Auf der heutigen Potsdamer Demonstration im Rahmen des bundesweiten Bildungsstreikes nahmen rund 5.000 Studierende und SchülerInnen teil. Der AStA ließ sich nicht zweimal bitten und hielt eine Rede vor dem Ministerium für Wissenschaft, Forschung und Kultur. Diese Rede sei an dieser Stelle dokumentiert. Es gilt das gesprochene Wort!

Liebe Streikenden,

Liebe Freundinnen und Freunde,

es ist für uns als Vertretung der Studierenden der Universität eine besondere Freude, Euch alle hier auf der Demonstration im Rahmen des Bildungsstreikes begrüßen zu dürfen. Bereits Ende April beschloss die Vollversammlung der Studierenden an der Uni mit einer überwältigenden Mehrheit, dass sich die Studis der Uni Potsdam an diesem Bildungsstreik beteiligen. Neben der Vollversammlung haben sowohl das Studierendenparlament, die Versammlung der Fachschaften als auch der AStA den Aufruf zum Streik unterstützt.
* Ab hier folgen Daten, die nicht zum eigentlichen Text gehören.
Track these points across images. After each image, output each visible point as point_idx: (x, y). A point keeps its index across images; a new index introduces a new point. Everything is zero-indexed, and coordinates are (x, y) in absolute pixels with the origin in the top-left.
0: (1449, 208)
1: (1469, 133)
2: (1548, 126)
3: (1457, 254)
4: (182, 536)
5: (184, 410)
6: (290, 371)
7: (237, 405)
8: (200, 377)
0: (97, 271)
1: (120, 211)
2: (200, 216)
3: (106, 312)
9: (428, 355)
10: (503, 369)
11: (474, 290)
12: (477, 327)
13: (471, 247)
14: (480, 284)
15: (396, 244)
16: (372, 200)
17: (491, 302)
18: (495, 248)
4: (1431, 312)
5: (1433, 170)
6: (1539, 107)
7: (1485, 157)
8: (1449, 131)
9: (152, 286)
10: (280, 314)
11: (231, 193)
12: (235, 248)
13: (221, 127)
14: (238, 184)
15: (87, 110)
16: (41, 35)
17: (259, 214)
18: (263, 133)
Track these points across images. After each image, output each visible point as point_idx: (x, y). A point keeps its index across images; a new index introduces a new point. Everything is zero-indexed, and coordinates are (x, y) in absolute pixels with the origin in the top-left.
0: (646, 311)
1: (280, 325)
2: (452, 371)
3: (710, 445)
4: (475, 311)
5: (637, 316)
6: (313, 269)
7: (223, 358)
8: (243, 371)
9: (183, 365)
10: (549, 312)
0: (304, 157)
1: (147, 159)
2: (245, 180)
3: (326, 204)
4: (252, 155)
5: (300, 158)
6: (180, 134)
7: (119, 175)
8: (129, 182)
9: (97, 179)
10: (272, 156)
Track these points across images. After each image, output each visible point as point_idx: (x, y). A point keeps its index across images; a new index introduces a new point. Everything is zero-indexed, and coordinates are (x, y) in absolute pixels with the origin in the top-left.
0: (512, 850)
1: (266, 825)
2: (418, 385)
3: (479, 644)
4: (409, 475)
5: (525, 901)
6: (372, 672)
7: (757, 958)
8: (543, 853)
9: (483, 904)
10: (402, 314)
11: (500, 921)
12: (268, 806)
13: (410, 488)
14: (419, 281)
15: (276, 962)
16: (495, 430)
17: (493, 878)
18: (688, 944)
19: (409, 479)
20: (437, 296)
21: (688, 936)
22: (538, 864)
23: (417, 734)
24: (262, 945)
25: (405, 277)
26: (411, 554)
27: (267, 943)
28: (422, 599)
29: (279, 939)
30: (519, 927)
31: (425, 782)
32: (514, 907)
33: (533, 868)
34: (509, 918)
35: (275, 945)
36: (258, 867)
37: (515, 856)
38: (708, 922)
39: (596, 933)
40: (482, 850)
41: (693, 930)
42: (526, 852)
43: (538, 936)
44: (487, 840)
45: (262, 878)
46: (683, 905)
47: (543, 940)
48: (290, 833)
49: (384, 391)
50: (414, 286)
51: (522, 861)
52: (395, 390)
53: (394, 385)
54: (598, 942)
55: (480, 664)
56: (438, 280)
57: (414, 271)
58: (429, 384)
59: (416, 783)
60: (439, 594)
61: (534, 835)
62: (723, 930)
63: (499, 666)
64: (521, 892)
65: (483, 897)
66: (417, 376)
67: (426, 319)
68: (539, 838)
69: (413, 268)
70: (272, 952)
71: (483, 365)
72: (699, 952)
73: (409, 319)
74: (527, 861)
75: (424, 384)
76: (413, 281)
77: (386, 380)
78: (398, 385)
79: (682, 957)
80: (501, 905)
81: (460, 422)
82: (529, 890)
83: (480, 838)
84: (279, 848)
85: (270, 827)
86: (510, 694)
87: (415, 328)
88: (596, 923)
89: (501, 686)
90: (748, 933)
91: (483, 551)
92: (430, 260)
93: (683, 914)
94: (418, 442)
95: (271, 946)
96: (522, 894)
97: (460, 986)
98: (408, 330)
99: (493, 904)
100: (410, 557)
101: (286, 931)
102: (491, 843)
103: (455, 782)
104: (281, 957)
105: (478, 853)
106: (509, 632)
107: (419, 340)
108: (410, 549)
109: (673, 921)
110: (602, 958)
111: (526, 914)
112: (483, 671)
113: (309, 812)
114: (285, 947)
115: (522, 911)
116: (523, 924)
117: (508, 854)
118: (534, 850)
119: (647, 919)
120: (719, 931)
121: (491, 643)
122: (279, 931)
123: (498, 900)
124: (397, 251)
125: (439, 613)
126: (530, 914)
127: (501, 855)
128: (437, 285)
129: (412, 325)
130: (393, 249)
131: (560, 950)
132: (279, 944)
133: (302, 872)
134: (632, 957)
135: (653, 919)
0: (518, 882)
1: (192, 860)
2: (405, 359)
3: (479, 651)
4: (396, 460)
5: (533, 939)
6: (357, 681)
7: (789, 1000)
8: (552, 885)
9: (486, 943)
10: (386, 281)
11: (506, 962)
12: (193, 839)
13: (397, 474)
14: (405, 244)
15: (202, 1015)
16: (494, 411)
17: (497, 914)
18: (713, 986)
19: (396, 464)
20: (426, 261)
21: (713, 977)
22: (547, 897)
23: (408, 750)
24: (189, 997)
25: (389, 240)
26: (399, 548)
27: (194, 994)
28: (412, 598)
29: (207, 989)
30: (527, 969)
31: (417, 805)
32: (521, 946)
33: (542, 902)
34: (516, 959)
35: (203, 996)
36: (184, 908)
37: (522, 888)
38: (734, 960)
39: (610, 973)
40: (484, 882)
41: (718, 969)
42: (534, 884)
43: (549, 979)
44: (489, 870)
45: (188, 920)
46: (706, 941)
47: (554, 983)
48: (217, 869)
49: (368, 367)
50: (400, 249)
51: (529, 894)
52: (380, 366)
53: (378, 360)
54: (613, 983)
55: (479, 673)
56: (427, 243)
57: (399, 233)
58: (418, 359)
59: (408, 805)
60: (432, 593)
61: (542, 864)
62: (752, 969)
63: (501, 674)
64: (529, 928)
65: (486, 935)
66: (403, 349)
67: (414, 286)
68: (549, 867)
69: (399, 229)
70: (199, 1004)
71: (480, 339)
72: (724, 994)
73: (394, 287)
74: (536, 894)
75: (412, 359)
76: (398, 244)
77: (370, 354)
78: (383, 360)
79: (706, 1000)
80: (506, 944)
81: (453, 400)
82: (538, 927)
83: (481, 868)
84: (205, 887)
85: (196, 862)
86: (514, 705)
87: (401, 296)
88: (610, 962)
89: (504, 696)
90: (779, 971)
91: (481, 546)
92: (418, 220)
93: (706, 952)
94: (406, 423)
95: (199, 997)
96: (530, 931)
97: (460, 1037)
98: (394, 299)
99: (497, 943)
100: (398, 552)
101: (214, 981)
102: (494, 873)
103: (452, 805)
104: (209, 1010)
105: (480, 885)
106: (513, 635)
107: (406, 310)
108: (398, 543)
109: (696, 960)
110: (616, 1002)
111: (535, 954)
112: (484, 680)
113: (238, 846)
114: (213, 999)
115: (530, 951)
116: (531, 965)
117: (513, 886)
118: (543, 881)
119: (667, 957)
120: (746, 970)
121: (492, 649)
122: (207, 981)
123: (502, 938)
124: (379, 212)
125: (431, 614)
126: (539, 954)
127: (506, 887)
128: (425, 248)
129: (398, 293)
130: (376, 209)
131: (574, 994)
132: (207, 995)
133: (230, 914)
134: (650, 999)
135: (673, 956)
Und das aus gutem Grund: Seit Jahren mahnen wir als Studierendenvertretung gemeinsam mit Studierenden aus dem gesamten Land die chronische Unterfinanzierung der Hochschulen in Brandenburg und darüber hinaus an. Und wir haben keinesfalls den Eindruck, dass die Situation in Brandenburg oder an unserer Uni sich auch nur annähernd verbessert hat. Im Gegenteil: Nicht erst seit dem Einsetzen der Bologna-Reformprozesse wird das Lehrangebot an den Hochschulen ausgedünnt. Deutliche Zeichen sind beispielsweise an der Uni Potsdam die unbegründete und völlig fehlgeleitete Abschaffung des Lehramtsstudienganges Kunst oder die geplante Abwicklung des Studienganges Humangeographie. Auf der anderen Seite werden die Studienmöglichkeiten in den übrigen Fächern verknappt und die Wahlfreiheit im Studium eingeschränkt. Wir haben inzwischen in den Studienordnungen festgelegte Stundenpläne wie in der Schule und schreiben Klausuren anstatt wissenschaftlich zu arbeiten. Ein individuelles Lernen, welches den Begriff der Hochschule eigentlich ausmachen sollte, wird so verunmöglicht.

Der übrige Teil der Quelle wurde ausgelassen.